» **TEKST STRONY**:

────────

Archiwum październik 2002


paź 31 2002 Bez tytułu
Komentarze: 9

   Opowiedz mi o Twoich dloniach. O dotyku. O ustach, ktore wiedza jak calowac. O swoich pragnieniach. Marzenia namaluj.

   Piesc mnie slowami. Kochaj...

   Opowiedz bliskosc. Czulosc opisz. Milosc w opowiadanie ujmij. Usta wilgotne niech poezja beda. Kochaniem znaczone. I o smaku uniesienia szepnij do ucha.

   Opowiedz...

kotka_psotka : :
paź 30 2002 Bez tytułu
Komentarze: 5

   Niech Twe ramiona mnie oplota. Przystan spokojna dadza. I ucieczka ma beda. Cisza kojaca...

   Niech szept do mych uszu poplynie. A serce zadrzy. Zdradzajac sie rytmem szybszym.

   Zrozumieniem otulona. Miloscia oswojona. Glowe swa, w Twych dloniach zloze...

────────

» **Zapisane dane**:
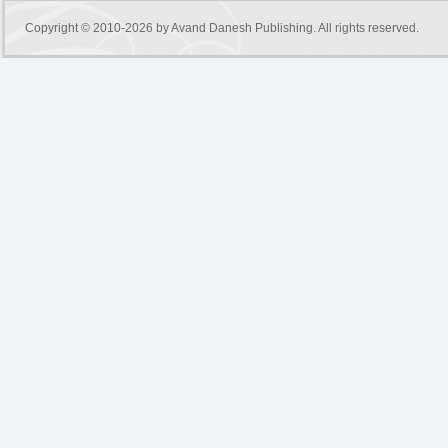
Copyright © 2010-2026 by
Avand Danesh Publishing
. All rights reserved.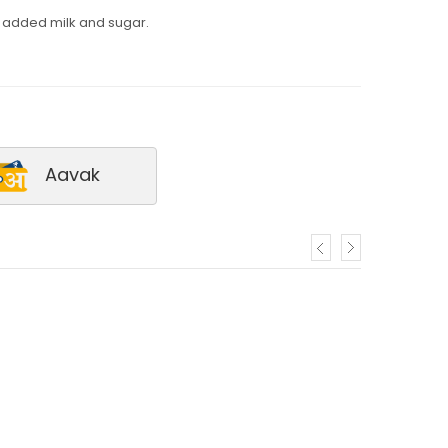
h added milk and sugar.
Aavak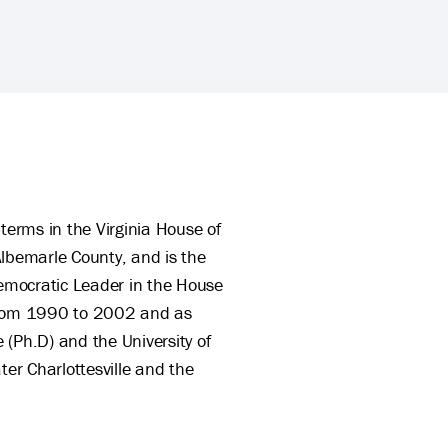
terms in the Virginia House of
 Albemarle County, and is the
emocratic Leader in the House
 from 1990 to 2002 and as
 (Ph.D) and the University of
ter Charlottesville and the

────────

» **ZADANIA DO ZROBIENIA**:
(a) Ile komentarzy ma w tekście strony wpis z 31 października 2002?
(b) Spisz z tekstu strony dokładnie wszystko od „paź 31 2002” w dół aż do „Opowiedz...”.

» **ODPOWIEDZI**:
(a) Ma 9 komentarzy.

(b)
paź 31 2002 Bez tytułu
Komentarze: 9

   Opowiedz mi o Twoich dloniach. O dotyku. O ustach, ktore wiedza jak calowac. O swoich pragnieniach. Marzenia namaluj.

   Piesc mnie slowami. Kochaj...

   Opowiedz bliskosc. Czulosc opisz. Milosc w opowiadanie ujmij. Usta wilgotne niech poezja beda. Kochaniem znaczone. I o smaku uniesienia szepnij do ucha.

   Opowiedz...